Pwu, mbalongolo tupolekhela uvukhegi uwa khudwancha, nu ululimbo lwa mwoto lulanyanya avatula nongwa khwa Nguluve.
28 Als iemand de wet van Mozes heeft te niet gedaan, die sterft zonder barmhartigheid, onder twee of drie getuigen;
Uve avenchaga uveabelile ululagilo lwa Mose ifwa bila khesa mbolongolo mwa watangili vavele ama vadatu.
29 Hoeveel te zwaarder straf, meent gij, zal hij waardig geacht worden, die den Zoon van God vertreden heeft, en het bloed des testaments onrein geacht heeft, waardoor hij geheiligd was, en den Geest der genade smaadheid heeft aangedaan?
Ekhegelelo khikhi ekhelutilile ekya livungu vusaga ikhinogelanile khwa umoumo uveabedile umwana va Nguluve, uveavenchaga uveagokhinile unkisa gwa lwedehano ndekhenu ekhesakhevalanche, unkhisa gugwa agwemikhe khwa Nguluve - uveavenchaga uveadukhile umepo va luhungu?
30 Want wij kennen Hem, Die gezegd heeft: Mijn is de wraak, Ik zal het vergelden, spreekt de Heere. En wederom: De Heere zal Zijn volk oordelen.
Ulwa khuva tulumanyile yumo uveanchovile, “Uvukhegivwango, nikhomba.” “Unguluve alavakhega avanu vya mwene”.
31 Vreselijk is het te vallen in de handen des levenden Gods.
Khenu kya khudwancha umunu ukhugwila mu mavoko ga Nguluve umuomi!
32 Doch gedenkt de vorige dagen, in dewelke, nadat gij verlicht zijt geweest, gij veel strijd des lijdens hebt verdragen.
Khambokha isikhu inchilotile vulwinchile ulumuli, mwagakhile ndeti ukhusipa uluvavo uluvakha.
33 Ten dele, als gij door smaadheden en verdrukkingen een schouwspel geworden zijt; en ten dele, als gij gemeenschap gehad hebt met degenen, die alzo behandeld werden.
Mwavekhiwe pavuvalafu nu hubediwa nuhudukhiwa nu hugatanchiwa, mwale paninie na vavo vagendile uvugatale nduvwa.
34 Want gij hebt ook over mijn banden medelijden gehad, en de roving uwer goederen met blijdschap aangenomen, wetende, dat gij hebt in uzelven een beter en blijvend goed in de hemelen.
Ulwa khuva mwale ne numbula ya khesa khuvala avakhongiwe, pwu mwapokhile ulukhekhelo uvukhuvilwa wa vwukhale wenyo, mu khalumanya ukhuta yumwe mwale nu uvukhale uvunonu uwa sikhu nchoni.
35 Werpt dan uw vrijmoedigheid niet weg, welke een grote vergelding des loons heeft.
Msite ukhuvulekha uvunchimu wenyo, uvunyawokhela vuvakha.
36 Want gij hebt lijdzaamheid van node, opdat gij, den wil van God gedaan hebbende, de beloftenis moogt wegdragen;
Ulwa khuwa yinogiwa ukhweyu melencha, pwu mwambelele ekhe u Nguluve avavekhile, vomvombile imbombo ncha mwene.
37 Want: Nog een zeer weinig tijds en Hij, Die te komen staat, zal komen, en niet vertoeven.
Akhavalilo akhasupi pwu yumo ikhwincha lweli sakhalindidele.

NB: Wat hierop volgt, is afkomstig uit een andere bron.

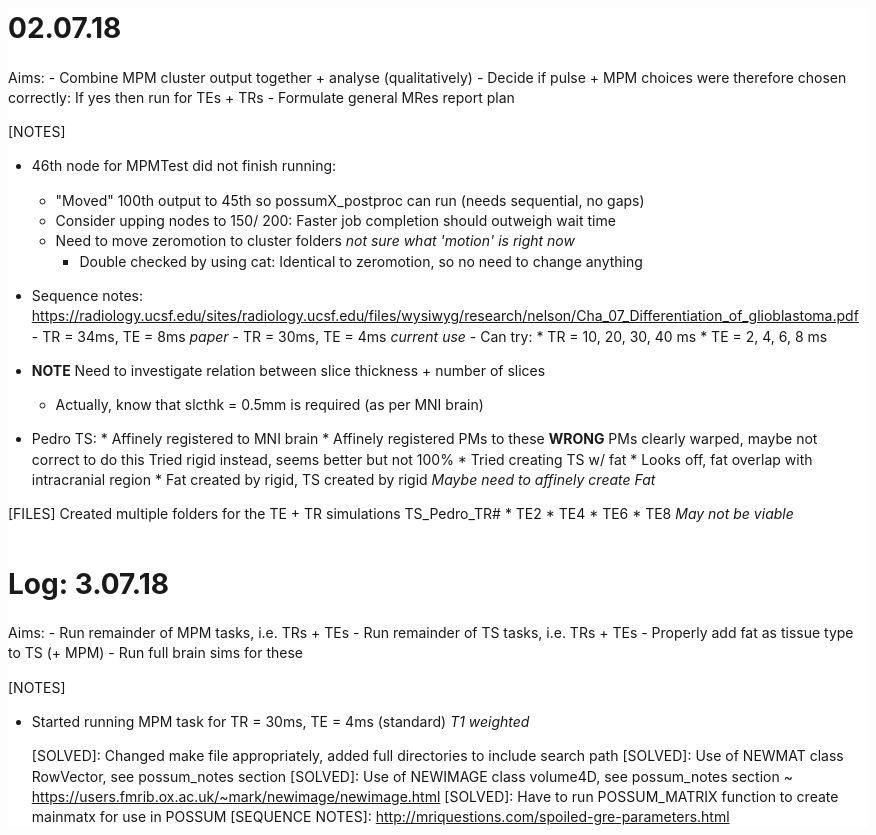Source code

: 



# 02.07.18

Aims: - Combine MPM cluster output together + analyse (qualitatively)
      - Decide if pulse + MPM choices were therefore chosen correctly: If yes then run for TEs + TRs
      - Formulate general MRes report plan

[NOTES]
- 46th node for MPMTest did not finish running:
  - "Moved" 100th output to 45th so possumX_postproc can run (needs sequential, no gaps)
  - Consider upping nodes to 150/ 200: Faster job completion should outweigh wait time
  - Need to move zeromotion to cluster folders *not sure what 'motion' is right now*
    - Double checked by using cat: Identical to zeromotion, so no need to change anything

- Sequence notes: https://radiology.ucsf.edu/sites/radiology.ucsf.edu/files/wysiwyg/research/nelson/Cha_07_Differentiation_of_glioblastoma.pdf
                  - TR = 34ms, TE = 8ms *paper*
                  - TR = 30ms, TE = 4ms *current use*
                  - Can try: * TR = 10, 20, 30, 40 ms
                             * TE = 2, 4, 6, 8 ms

- **NOTE** Need to investigate relation between slice thickness + number of slices
  - Actually, know that slcthk = 0.5mm is required (as per MNI brain)

- Pedro TS: * Affinely registered to MNI brain
            * Affinely registered PMs to these
              **WRONG** PMs clearly warped, maybe not correct to do this
                        Tried rigid instead, seems better but not 100%
            * Tried creating TS w/ fat
              * Looks off, fat overlap with intracranial region
              * Fat created by rigid, TS created by rigid *Maybe need to affinely create Fat*

[FILES]
Created multiple folders for the TE + TR simulations
TS_Pedro_TR# * TE2
             * TE4
             * TE6
             * TE8 *May not be viable*





# Log: 3.07.18

Aims: - Run remainder of MPM tasks, i.e. TRs + TEs
      - Run remainder of TS tasks, i.e. TRs + TEs
      - Properly add fat as tissue type to TS (+ MPM)
        - Run full brain sims for these

[NOTES]
- Started running MPM task for TR = 30ms, TE = 4ms (standard) *T1 weighted*


  [SOLVED]: Changed make file appropriately, added full directories to include search path
  [SOLVED]: Use of NEWMAT class RowVector, see <NEWMAT> possum_notes section
  [SOLVED]: Use of NEWIMAGE class volume4D, see <NEWIMAGE> possum_notes section ~ https://users.fmrib.ox.ac.uk/~mark/newimage/newimage.html
  [SOLVED]: Have to run POSSUM_MATRIX function to create mainmatx for use in POSSUM
[SEQUENCE NOTES]: http://mriquestions.com/spoiled-gre-parameters.html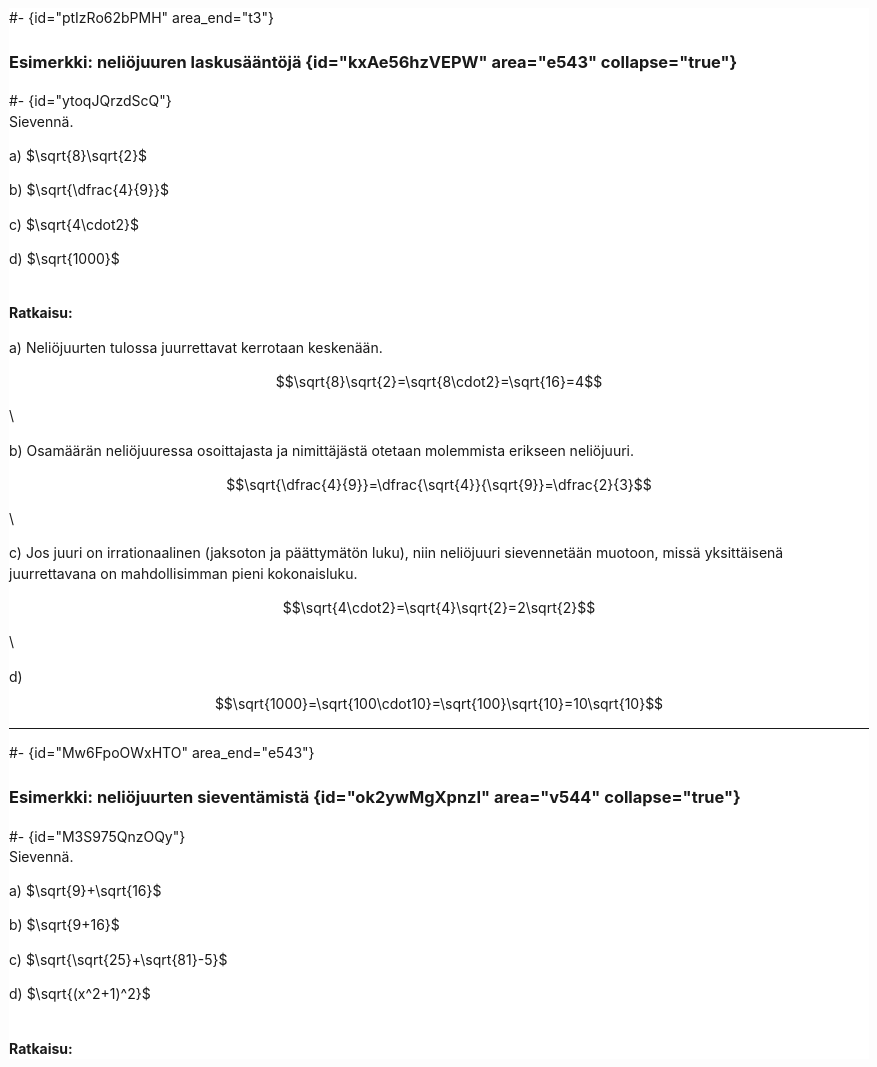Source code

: 
#- {id="ptIzRo62bPMH" area_end="t3"}

### Esimerkki: neliöjuuren laskusääntöjä {id="kxAe56hzVEPW" area="e543" collapse="true"}

#- {id="ytoqJQrzdScQ"}
\
Sievennä.

a) $\sqrt{8}\sqrt{2}$

b) $\sqrt{\dfrac{4}{9}}$

c) $\sqrt{4\cdot2}$

d) $\sqrt{1000}$

\
**Ratkaisu:**

a) Neliöjuurten tulossa juurrettavat kerrotaan keskenään. 

$$\sqrt{8}\sqrt{2}=\sqrt{8\cdot2}=\sqrt{16}=4$$

\

b) Osamäärän neliöjuuressa osoittajasta ja nimittäjästä otetaan molemmista erikseen neliöjuuri. 

$$\sqrt{\dfrac{4}{9}}=\dfrac{\sqrt{4}}{\sqrt{9}}=\dfrac{2}{3}$$

\

c) Jos juuri on irrationaalinen (jaksoton ja päättymätön luku), niin neliöjuuri sievennetään muotoon, missä yksittäisenä juurrettavana on mahdollisimman pieni kokonaisluku.

$$\sqrt{4\cdot2}=\sqrt{4}\sqrt{2}=2\sqrt{2}$$

\

d) $$\sqrt{1000}=\sqrt{100\cdot10}=\sqrt{100}\sqrt{10}=10\sqrt{10}$$

---

#- {id="Mw6FpoOWxHTO" area_end="e543"}

### Esimerkki: neliöjuurten sieventämistä {id="ok2ywMgXpnzI" area="v544" collapse="true"}

#- {id="M3S975QnzOQy"}
\
Sievennä.

a) $\sqrt{9}+\sqrt{16}$

b) $\sqrt{9+16}$

c) $\sqrt{\sqrt{25}+\sqrt{81}-5}$

d) $\sqrt{(x^2+1)^2}$

\
**Ratkaisu:**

38 Maar de rechtvaardige zal uit het geloof leven; en zo iemand zich onttrekt, Mijn ziel heeft in hem geen behagen.
Ugolofu itamaga nulwidikho. Akhave owuya khusana sangakhovokhele.”
39 Maar wij zijn niet van degenen, die zich onttrekken ten verderve, maar van degenen, die geloven tot behouding der ziel.
Ufwe satulindavene avikhilivukha khusana, ukhuyaga. Ufwe tulivadebe twivanyalwidekho ukhunchilo lela inumbula ncheto.